Bug 1573089

Summary:	[GSS] NFS-Ganesha server becoming unresponsive
Product:	[Red Hat Storage] Red Hat Gluster Storage	Reporter:	nravinas
Component:	nfs-ganesha	Assignee:	Kaleb KEITHLEY <kkeithle>
Status:	CLOSED NOTABUG	QA Contact:	Manisha Saini <msaini>
Severity:	urgent	Docs Contact:
Priority:	urgent
Version:	rhgs-3.3	CC:	abhishku, amukherj, dang, ffilz, jthottan, kkeithle, mbenjamin, nravinas, pasik, rhs-bugs, sankarshan, storage-qa-internal
Target Milestone:	---	Keywords:	ZStream
Target Release:	---
Hardware:	All
OS:	Linux
Whiteboard:
Fixed In Version:		Doc Type:	If docs needed, set a value
Doc Text:		Story Points:	---
Clone Of:		Environment:
Last Closed:	2018-11-19 10:50:14 UTC	Type:	Bug
Regression:	---	Mount Type:	---
Documentation:	---	CRM:
Verified Versions:		Category:	---
oVirt Team:	---	RHEL 7.3 requirements from Atomic Host:
Cloudforms Team:	---	Target Upstream Version:
Embargoed:

Comment 17 Kaleb KEITHLEY 2018-05-17 14:39:19 UTC

These 
  dbus_heartbeat_cb :DBUS :WARN :Health status is unhealthy.  Not sending heartbeat
messages make me suspect that the box is low on available memory and is thrashing.
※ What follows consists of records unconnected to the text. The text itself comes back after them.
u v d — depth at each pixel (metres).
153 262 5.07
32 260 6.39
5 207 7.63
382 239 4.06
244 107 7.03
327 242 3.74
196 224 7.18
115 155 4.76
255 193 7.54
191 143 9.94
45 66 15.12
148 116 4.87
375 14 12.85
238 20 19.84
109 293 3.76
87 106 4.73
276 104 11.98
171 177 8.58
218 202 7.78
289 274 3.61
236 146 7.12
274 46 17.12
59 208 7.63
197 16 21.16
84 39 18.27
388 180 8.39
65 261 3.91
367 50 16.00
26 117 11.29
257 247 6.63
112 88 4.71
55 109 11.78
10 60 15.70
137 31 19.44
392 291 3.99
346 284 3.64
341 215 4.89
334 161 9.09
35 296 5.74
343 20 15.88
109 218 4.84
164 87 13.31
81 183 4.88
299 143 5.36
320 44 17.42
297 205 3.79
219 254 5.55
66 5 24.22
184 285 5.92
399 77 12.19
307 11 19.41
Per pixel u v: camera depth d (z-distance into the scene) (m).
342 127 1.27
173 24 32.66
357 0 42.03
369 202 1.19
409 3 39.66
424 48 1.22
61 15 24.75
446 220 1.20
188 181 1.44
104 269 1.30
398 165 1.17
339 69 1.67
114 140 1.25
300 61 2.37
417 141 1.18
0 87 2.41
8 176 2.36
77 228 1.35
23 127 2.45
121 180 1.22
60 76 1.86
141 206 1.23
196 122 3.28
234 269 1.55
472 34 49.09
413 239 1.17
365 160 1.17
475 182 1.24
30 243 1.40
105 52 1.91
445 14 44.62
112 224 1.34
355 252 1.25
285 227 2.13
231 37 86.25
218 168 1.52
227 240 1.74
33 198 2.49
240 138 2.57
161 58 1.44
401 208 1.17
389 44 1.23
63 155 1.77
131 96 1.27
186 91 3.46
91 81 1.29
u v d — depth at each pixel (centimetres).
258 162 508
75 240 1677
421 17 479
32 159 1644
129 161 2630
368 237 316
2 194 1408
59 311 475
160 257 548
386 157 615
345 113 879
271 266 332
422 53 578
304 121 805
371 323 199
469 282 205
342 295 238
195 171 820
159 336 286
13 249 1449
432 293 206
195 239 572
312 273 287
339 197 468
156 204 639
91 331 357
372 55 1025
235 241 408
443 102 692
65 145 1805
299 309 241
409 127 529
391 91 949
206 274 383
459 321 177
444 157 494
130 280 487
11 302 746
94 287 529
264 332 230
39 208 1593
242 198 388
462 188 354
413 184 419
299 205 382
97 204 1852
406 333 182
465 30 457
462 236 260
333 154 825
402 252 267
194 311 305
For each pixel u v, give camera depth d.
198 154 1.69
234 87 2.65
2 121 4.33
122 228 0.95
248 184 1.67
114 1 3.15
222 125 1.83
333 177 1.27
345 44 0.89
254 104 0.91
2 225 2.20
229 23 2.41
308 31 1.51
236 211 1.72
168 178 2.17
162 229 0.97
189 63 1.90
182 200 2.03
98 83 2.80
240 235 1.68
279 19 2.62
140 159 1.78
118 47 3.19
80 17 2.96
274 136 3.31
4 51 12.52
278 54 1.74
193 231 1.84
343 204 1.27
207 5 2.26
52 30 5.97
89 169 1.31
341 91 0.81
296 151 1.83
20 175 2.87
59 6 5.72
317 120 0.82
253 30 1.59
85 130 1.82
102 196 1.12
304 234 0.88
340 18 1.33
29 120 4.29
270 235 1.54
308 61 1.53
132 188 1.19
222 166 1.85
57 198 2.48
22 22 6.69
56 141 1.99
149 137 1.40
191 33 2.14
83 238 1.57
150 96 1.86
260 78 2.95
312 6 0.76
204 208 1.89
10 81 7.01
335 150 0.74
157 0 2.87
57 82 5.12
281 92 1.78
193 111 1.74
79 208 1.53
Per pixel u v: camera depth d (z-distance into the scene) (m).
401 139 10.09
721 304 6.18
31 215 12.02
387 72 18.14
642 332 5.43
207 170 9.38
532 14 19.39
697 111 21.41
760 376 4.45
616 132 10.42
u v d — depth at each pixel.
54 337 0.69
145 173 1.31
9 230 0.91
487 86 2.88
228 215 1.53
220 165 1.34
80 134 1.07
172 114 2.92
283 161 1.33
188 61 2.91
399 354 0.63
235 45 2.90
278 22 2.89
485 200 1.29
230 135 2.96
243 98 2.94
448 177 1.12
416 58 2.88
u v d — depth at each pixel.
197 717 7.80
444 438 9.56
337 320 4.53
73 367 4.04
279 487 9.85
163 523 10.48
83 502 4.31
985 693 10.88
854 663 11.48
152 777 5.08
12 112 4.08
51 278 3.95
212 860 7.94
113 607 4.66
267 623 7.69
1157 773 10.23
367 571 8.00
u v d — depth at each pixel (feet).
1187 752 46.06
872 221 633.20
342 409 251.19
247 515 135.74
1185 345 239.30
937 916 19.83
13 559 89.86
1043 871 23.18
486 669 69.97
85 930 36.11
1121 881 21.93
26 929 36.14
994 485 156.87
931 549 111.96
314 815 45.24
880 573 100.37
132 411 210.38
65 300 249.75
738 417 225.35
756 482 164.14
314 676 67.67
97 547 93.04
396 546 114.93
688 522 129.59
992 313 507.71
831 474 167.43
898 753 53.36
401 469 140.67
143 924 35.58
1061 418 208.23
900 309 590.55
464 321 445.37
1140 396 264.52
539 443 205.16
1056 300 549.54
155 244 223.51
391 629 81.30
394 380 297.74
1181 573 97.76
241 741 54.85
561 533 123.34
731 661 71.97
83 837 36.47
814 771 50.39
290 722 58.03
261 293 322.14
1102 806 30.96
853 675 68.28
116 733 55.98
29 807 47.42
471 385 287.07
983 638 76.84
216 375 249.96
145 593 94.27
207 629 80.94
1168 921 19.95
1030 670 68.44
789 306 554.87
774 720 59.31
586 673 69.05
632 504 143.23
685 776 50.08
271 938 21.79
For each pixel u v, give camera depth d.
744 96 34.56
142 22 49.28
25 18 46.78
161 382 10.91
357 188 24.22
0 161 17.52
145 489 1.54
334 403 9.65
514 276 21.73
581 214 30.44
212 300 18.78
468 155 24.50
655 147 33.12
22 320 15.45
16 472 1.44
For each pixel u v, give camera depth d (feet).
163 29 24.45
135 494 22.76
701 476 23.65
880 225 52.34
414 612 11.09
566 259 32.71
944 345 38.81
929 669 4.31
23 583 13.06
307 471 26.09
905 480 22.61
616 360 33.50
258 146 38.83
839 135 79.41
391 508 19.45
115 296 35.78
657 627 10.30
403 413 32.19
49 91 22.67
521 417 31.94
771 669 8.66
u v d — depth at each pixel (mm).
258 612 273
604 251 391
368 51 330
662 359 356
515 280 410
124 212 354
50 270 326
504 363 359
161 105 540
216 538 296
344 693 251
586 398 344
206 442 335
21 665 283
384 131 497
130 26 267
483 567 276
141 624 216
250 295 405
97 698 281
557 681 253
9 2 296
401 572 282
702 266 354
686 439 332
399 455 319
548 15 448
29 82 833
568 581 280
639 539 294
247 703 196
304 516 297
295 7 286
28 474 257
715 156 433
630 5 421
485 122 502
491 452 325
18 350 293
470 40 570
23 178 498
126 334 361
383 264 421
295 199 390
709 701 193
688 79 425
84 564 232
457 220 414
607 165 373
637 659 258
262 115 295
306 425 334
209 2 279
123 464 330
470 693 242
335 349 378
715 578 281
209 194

When this happens again please collect resident and virt size of the ganesha.nfsd process and the overall memory consumption on the machine.

Thanks

Comment 26 Daniel Gryniewicz 2018-06-07 13:38:59 UTC

NFSv4 runs over TCP, so jumbo frames should make no difference at all, unless one of the machines (or one of the switches between them) had a badly configured MTU.  If all the MTUs were the same (1500 is default for non-jumbo ethernet), then turning on jumbo frames won't make a difference, since TCP streams across multiple frames when packets are sent that are larger than the MTU.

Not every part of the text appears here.